* _Assignment_:
For every line below, restate it exactly and drop the images.

* _Source data_:
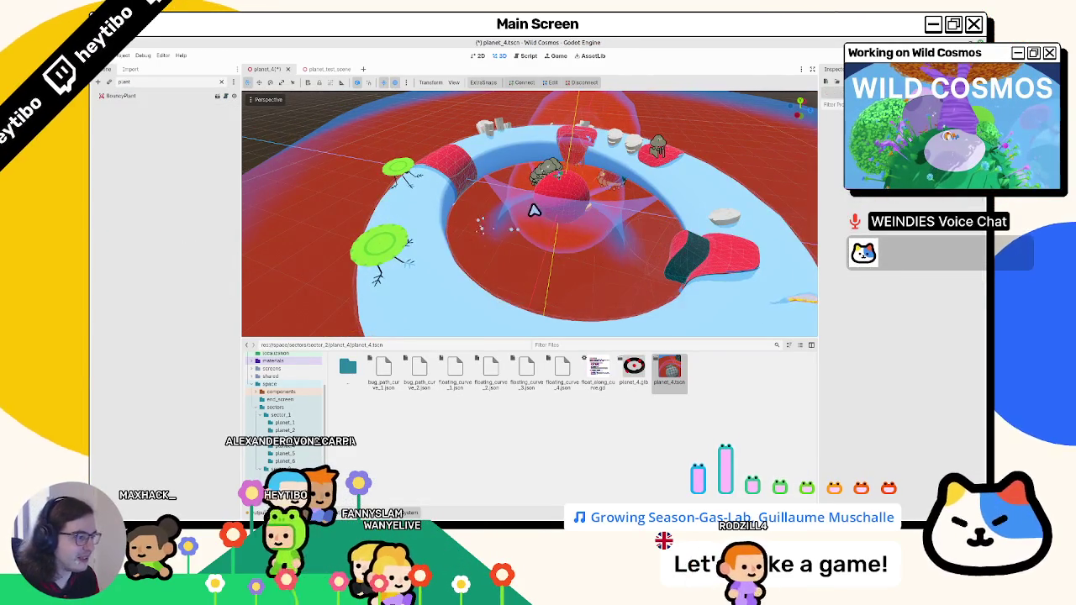
scroll(530, 219, "down", 3)
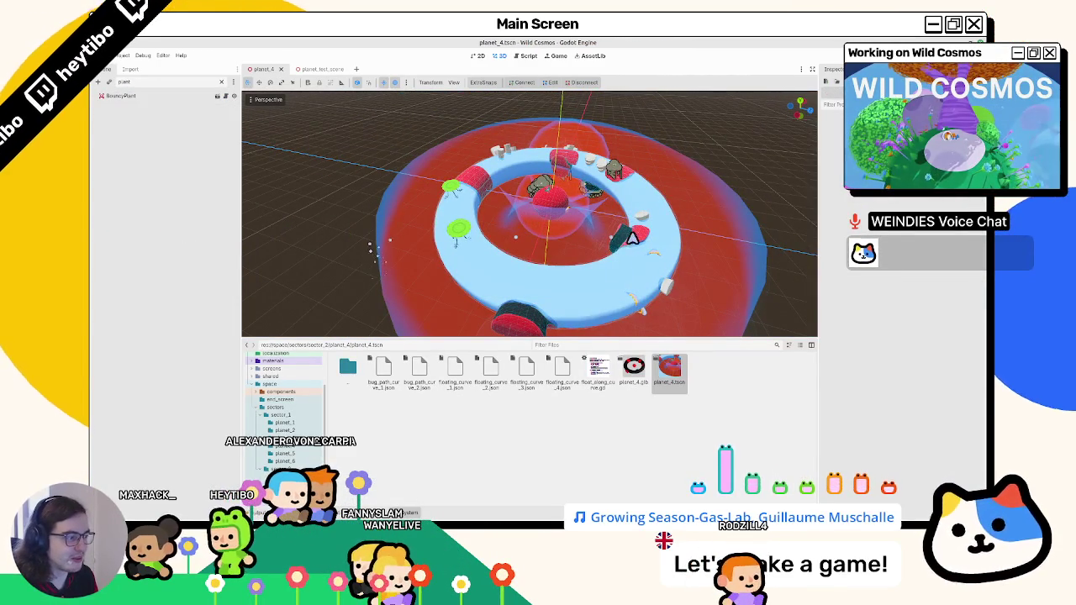
left_click_drag(629, 237, 629, 277)
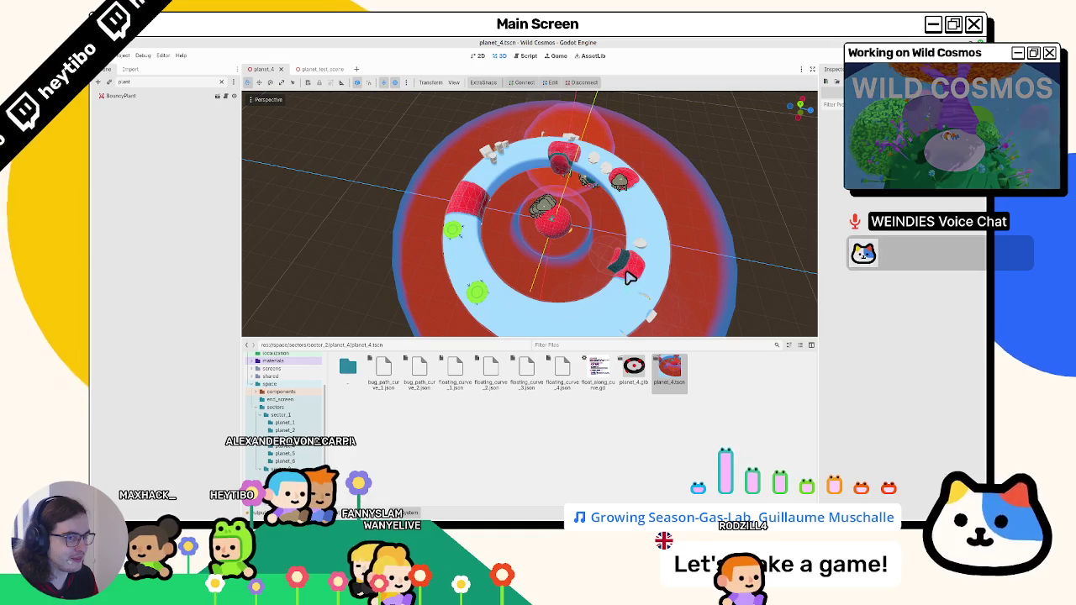
left_click(223, 82)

* _Result for this task_:
scroll(530, 219, "down", 3)
left_click_drag(629, 237, 629, 277)
left_click(223, 82)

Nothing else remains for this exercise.